• **EXERCISE DIRECTIONS**
When you have gone through the entries below, state how many lines include the word "baseFrequency" and write nothing else.
________________
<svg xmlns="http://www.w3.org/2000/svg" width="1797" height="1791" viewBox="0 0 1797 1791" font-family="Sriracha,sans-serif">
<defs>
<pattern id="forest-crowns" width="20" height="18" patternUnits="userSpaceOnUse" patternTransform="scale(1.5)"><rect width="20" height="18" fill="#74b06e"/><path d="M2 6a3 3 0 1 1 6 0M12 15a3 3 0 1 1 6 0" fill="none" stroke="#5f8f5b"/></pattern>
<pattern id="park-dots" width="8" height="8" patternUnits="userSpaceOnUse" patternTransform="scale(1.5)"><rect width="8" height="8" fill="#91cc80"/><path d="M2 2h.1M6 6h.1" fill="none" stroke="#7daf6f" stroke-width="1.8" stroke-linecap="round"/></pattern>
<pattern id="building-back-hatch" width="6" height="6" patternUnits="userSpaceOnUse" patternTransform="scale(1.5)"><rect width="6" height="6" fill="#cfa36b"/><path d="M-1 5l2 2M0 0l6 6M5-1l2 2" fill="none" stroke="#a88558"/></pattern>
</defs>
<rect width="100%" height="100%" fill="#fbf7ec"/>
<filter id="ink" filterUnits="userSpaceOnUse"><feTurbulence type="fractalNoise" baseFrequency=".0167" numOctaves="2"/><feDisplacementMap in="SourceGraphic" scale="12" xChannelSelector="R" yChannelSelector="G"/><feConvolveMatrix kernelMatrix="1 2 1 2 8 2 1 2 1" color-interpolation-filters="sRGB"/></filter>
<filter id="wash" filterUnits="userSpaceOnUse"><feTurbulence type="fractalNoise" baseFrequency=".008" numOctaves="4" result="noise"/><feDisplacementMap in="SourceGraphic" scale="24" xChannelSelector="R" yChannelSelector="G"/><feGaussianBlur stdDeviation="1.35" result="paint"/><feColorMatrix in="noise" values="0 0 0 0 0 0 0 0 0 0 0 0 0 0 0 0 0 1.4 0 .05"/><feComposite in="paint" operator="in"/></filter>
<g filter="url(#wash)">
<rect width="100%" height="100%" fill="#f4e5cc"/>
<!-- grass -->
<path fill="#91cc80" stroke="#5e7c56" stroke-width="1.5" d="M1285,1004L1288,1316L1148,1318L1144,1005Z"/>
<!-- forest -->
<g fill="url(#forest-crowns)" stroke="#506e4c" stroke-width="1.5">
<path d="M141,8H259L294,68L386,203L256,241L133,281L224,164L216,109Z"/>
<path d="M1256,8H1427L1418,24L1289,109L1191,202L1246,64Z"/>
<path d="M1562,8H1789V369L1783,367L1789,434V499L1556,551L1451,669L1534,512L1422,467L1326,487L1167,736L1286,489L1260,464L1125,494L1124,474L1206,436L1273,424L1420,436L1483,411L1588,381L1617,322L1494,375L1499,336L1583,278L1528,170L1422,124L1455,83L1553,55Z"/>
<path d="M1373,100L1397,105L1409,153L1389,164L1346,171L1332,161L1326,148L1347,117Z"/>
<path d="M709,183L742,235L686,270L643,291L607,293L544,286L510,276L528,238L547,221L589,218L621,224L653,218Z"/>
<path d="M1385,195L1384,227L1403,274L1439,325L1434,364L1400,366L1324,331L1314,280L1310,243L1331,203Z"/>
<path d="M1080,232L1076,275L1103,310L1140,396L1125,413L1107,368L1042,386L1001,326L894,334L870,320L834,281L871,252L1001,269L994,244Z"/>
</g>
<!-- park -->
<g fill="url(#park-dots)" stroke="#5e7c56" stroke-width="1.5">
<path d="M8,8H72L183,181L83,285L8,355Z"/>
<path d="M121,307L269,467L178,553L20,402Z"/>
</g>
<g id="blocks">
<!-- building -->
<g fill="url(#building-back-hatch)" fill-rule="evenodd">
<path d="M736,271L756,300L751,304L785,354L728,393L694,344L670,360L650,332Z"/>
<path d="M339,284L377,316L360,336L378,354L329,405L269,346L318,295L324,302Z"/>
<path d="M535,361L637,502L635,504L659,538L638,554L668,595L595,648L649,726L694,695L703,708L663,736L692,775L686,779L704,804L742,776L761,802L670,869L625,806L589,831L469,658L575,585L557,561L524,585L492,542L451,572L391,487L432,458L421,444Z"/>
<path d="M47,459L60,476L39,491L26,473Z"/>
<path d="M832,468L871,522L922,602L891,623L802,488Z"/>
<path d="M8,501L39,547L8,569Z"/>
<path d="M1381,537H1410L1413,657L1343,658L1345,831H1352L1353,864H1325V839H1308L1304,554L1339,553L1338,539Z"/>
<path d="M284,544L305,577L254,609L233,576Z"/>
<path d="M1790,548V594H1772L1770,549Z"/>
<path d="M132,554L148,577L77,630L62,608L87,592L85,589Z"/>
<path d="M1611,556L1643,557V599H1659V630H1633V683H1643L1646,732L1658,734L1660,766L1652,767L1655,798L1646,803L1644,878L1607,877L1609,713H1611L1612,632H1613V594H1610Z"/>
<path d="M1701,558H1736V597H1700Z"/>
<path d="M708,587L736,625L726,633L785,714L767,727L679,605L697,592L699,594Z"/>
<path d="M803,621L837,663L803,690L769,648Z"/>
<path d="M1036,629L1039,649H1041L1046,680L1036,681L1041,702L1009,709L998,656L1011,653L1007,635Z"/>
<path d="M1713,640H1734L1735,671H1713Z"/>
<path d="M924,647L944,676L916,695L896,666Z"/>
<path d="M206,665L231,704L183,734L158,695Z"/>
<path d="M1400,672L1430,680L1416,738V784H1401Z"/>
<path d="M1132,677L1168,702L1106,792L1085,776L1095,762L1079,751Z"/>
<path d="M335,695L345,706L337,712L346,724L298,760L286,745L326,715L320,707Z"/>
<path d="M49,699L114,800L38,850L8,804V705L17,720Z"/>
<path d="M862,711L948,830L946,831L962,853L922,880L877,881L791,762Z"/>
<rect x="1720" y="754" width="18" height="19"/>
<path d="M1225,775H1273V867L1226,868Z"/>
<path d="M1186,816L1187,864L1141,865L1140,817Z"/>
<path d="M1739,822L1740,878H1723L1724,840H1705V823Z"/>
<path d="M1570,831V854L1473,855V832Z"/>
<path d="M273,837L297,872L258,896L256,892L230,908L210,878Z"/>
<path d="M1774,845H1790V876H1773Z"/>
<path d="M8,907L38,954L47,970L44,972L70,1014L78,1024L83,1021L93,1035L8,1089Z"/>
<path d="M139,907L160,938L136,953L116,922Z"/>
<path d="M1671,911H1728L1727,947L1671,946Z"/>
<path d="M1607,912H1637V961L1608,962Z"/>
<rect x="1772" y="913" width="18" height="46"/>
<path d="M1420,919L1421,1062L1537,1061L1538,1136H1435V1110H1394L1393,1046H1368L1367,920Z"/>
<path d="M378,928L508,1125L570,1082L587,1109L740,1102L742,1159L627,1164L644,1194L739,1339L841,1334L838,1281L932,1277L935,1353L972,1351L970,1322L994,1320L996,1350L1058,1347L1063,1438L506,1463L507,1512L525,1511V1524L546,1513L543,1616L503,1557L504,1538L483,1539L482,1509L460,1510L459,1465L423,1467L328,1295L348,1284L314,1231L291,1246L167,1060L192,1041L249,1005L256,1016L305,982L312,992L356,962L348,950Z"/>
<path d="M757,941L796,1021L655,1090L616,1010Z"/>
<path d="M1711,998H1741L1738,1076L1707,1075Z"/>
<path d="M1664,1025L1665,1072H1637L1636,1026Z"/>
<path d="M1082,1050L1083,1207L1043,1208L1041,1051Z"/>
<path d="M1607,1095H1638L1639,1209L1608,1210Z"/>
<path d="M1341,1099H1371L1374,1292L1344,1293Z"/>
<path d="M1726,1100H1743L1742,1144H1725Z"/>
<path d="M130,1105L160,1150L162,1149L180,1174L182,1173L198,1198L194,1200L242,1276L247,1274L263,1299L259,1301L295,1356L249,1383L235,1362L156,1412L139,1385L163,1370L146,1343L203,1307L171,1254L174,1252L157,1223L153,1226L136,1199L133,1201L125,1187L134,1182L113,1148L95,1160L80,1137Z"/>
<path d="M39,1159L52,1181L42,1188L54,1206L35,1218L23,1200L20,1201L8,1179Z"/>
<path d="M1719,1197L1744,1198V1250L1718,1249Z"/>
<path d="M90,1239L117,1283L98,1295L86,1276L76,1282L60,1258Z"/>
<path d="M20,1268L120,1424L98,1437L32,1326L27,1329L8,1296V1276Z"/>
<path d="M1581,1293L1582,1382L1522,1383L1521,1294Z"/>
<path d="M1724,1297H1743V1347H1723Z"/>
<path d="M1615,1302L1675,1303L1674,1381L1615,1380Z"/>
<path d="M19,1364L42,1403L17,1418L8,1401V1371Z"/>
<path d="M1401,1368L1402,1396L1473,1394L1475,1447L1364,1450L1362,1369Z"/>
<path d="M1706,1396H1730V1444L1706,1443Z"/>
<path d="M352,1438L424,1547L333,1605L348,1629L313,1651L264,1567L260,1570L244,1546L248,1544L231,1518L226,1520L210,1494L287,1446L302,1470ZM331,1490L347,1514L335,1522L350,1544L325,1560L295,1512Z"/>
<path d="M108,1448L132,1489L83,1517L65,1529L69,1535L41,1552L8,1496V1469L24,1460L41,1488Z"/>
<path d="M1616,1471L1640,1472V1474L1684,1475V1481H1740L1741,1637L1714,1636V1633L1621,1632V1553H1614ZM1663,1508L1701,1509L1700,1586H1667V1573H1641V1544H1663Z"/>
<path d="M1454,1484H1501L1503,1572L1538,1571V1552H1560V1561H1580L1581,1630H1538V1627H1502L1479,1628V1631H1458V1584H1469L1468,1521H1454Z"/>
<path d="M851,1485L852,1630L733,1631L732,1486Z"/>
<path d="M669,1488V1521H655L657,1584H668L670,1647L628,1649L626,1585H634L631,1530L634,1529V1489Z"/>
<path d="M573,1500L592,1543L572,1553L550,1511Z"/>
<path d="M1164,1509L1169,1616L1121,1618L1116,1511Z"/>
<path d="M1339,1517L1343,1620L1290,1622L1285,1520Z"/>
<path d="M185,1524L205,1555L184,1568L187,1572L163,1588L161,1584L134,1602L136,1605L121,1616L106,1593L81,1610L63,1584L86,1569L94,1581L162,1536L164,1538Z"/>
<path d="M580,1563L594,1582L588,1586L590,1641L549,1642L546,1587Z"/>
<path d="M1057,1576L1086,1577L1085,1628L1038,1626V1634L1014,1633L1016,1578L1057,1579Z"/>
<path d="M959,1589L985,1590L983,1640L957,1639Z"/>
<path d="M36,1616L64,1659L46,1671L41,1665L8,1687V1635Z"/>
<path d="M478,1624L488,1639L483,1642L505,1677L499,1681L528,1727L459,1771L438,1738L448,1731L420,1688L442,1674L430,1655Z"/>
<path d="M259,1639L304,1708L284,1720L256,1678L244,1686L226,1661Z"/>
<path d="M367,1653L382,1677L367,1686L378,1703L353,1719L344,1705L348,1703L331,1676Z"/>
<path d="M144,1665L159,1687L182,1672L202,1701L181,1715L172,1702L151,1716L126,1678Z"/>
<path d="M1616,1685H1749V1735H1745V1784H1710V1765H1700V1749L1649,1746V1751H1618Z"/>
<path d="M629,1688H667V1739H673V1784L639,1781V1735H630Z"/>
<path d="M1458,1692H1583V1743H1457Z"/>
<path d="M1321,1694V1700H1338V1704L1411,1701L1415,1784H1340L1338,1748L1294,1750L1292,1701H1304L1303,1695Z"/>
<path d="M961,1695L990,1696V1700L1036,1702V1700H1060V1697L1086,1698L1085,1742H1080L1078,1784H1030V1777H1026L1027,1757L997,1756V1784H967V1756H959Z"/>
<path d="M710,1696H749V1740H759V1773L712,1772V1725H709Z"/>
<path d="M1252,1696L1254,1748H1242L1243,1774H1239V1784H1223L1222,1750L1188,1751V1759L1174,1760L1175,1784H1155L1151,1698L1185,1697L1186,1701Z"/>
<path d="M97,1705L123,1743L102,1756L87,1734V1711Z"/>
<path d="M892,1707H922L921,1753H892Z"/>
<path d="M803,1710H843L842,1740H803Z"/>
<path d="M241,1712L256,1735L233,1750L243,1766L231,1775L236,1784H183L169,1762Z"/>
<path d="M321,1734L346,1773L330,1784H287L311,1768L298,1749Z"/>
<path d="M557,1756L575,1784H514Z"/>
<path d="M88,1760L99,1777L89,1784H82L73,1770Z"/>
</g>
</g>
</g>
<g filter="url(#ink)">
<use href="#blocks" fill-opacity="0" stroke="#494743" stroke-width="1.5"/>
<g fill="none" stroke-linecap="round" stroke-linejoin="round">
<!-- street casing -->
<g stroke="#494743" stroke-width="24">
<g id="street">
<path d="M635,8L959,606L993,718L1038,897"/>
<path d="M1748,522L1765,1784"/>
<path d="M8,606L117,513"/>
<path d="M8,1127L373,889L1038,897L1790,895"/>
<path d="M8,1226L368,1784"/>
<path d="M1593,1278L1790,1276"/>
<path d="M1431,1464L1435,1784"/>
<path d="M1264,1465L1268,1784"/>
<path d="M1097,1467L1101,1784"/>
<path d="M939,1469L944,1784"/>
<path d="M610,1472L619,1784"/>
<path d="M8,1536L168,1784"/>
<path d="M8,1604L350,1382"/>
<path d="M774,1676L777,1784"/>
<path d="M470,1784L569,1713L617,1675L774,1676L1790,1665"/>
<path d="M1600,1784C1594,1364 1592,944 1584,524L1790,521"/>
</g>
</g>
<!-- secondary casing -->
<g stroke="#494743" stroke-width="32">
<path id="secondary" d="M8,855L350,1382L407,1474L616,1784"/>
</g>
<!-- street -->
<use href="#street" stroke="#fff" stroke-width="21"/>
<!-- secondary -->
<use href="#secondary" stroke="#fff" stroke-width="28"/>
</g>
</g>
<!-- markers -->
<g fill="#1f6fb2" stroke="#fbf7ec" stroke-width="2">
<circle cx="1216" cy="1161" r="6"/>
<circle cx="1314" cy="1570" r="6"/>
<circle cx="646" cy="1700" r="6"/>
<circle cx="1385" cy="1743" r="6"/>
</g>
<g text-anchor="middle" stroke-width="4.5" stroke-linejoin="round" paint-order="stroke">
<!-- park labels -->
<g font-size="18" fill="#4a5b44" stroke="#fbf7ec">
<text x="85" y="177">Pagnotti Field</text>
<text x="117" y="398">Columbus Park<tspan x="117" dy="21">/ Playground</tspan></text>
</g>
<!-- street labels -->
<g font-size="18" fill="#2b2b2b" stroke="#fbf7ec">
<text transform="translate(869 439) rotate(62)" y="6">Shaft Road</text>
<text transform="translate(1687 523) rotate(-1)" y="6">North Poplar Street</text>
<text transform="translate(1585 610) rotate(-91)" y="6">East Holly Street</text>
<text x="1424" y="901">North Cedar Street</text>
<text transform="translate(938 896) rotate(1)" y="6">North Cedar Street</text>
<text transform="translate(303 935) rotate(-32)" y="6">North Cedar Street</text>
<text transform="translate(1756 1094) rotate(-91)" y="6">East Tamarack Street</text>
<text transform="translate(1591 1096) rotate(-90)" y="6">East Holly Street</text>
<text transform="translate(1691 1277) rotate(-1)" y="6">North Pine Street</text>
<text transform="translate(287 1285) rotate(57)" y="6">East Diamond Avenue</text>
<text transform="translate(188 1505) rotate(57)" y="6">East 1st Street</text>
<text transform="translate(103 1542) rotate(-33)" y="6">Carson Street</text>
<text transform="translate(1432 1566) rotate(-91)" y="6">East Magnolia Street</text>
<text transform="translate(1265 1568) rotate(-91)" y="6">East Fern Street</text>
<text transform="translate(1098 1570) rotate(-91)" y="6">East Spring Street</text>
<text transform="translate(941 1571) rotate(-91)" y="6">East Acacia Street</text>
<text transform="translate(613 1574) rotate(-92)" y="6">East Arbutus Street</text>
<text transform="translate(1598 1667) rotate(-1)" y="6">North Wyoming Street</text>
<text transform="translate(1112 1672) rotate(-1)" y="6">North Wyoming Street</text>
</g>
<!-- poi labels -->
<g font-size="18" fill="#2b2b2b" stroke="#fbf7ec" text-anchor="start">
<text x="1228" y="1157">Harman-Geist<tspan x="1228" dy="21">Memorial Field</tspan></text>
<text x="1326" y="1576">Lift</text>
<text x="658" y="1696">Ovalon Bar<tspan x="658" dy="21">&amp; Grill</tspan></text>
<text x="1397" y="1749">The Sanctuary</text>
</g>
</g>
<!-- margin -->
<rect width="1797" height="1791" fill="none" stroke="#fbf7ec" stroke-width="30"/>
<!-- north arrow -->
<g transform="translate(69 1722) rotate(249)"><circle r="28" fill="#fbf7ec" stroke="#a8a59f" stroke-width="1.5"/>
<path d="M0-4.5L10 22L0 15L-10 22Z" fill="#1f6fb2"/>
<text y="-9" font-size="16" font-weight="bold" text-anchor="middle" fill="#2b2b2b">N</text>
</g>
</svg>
________________
• **ANSWER TO THIS EXERCISE**
2